$P \to Q \equiv \neg P \vee Q$ Most of the textbook that I had went through proves the given equivalence using truth table.
But is there any way of proving $P \to Q \equiv \neg P \vee Q$  without truth table?
 A: $(1)\quad$ Prove: $(P\rightarrow Q)\rightarrow(\neg P\vee Q)$ and 
$(\neg P\vee Q)\rightarrow (P\rightarrow Q)$
$(2)\quad$ Assume $P\rightarrow Q$ and assume $P$, then $Q$
$(3)\quad$ and therefor $\neg P\vee Q$
$(4)\quad$ if $\neg P$ then also $\neg P\vee Q$. 
$(5)\quad$ Reversed, assume $\neg P\vee Q$. If $Q$ then $P\rightarrow Q$. 
$(6)\quad$ And if $\,\neg P$ then also $P\rightarrow Q$. 
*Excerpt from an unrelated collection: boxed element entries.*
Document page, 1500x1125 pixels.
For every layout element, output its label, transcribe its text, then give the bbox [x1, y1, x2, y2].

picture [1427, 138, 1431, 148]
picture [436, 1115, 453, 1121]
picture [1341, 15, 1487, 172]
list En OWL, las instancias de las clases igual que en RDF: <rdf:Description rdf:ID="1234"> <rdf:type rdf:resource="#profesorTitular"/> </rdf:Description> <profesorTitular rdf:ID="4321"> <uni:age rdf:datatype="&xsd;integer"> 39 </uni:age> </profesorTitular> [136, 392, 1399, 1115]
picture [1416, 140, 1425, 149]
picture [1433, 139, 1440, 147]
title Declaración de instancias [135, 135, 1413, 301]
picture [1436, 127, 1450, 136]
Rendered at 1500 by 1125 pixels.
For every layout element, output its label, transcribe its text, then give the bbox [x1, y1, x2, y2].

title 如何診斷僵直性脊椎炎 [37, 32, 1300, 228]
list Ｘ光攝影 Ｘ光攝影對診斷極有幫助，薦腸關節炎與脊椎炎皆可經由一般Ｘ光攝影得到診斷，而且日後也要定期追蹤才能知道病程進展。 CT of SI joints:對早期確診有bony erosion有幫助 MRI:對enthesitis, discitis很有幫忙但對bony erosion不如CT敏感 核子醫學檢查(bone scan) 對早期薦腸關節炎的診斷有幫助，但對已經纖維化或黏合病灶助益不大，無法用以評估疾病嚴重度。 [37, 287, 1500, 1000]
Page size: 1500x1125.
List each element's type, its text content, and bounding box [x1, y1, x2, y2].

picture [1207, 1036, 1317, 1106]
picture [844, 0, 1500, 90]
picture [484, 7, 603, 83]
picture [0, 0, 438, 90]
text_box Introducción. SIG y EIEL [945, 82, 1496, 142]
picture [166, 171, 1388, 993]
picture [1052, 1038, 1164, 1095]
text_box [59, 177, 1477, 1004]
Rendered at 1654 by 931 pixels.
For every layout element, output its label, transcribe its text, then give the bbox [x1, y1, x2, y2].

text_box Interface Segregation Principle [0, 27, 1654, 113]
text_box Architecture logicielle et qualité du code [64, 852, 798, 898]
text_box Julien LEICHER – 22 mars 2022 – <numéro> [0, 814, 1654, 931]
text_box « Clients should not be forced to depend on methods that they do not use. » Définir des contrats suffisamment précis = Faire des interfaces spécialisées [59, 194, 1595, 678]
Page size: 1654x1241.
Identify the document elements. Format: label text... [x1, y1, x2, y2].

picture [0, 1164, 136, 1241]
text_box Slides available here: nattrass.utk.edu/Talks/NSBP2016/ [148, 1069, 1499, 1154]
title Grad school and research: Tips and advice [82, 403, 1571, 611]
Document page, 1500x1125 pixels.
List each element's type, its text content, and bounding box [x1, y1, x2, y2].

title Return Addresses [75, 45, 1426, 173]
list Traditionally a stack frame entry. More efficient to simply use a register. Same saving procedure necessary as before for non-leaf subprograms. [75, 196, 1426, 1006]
$\therefore$ $(P\rightarrow Q)\equiv(\neg P\vee Q)$

$(1)\quad ((f\rightarrow g) \wedge (g\rightarrow f))\equiv (f\equiv g)$ 
$(2)\quad ((f\rightarrow g)\wedge f)\rightarrow g$
$(3)\quad f\rightarrow (f\vee g)$
$(4)\quad f\rightarrow (f\vee g)$
$(5)\quad g\rightarrow (f\rightarrow g)$
$(6)\quad \neg f\rightarrow (f\rightarrow g)$
A: In many formal systems you don't have both $\to$ and $\lor$, rather one of them is defined. For example, in Hilbert-style systems it is popular to have $\to$ as a primitive and define $\lor$ essentially using the equivalence you note, while in the sequent calculus we usually have $\lor$ and define $\to$ using your equivalence. In such systems there is no need to prove this equivalence, since it is true by definition.
Other systems, such as natural deduction, do contain both $\to$ and $\lor$ as primitive notions. It is then an easy exercise to prove your equivalence given the axioms of the system. If you're curious, you can look up natural deduction and give it a shot yourself.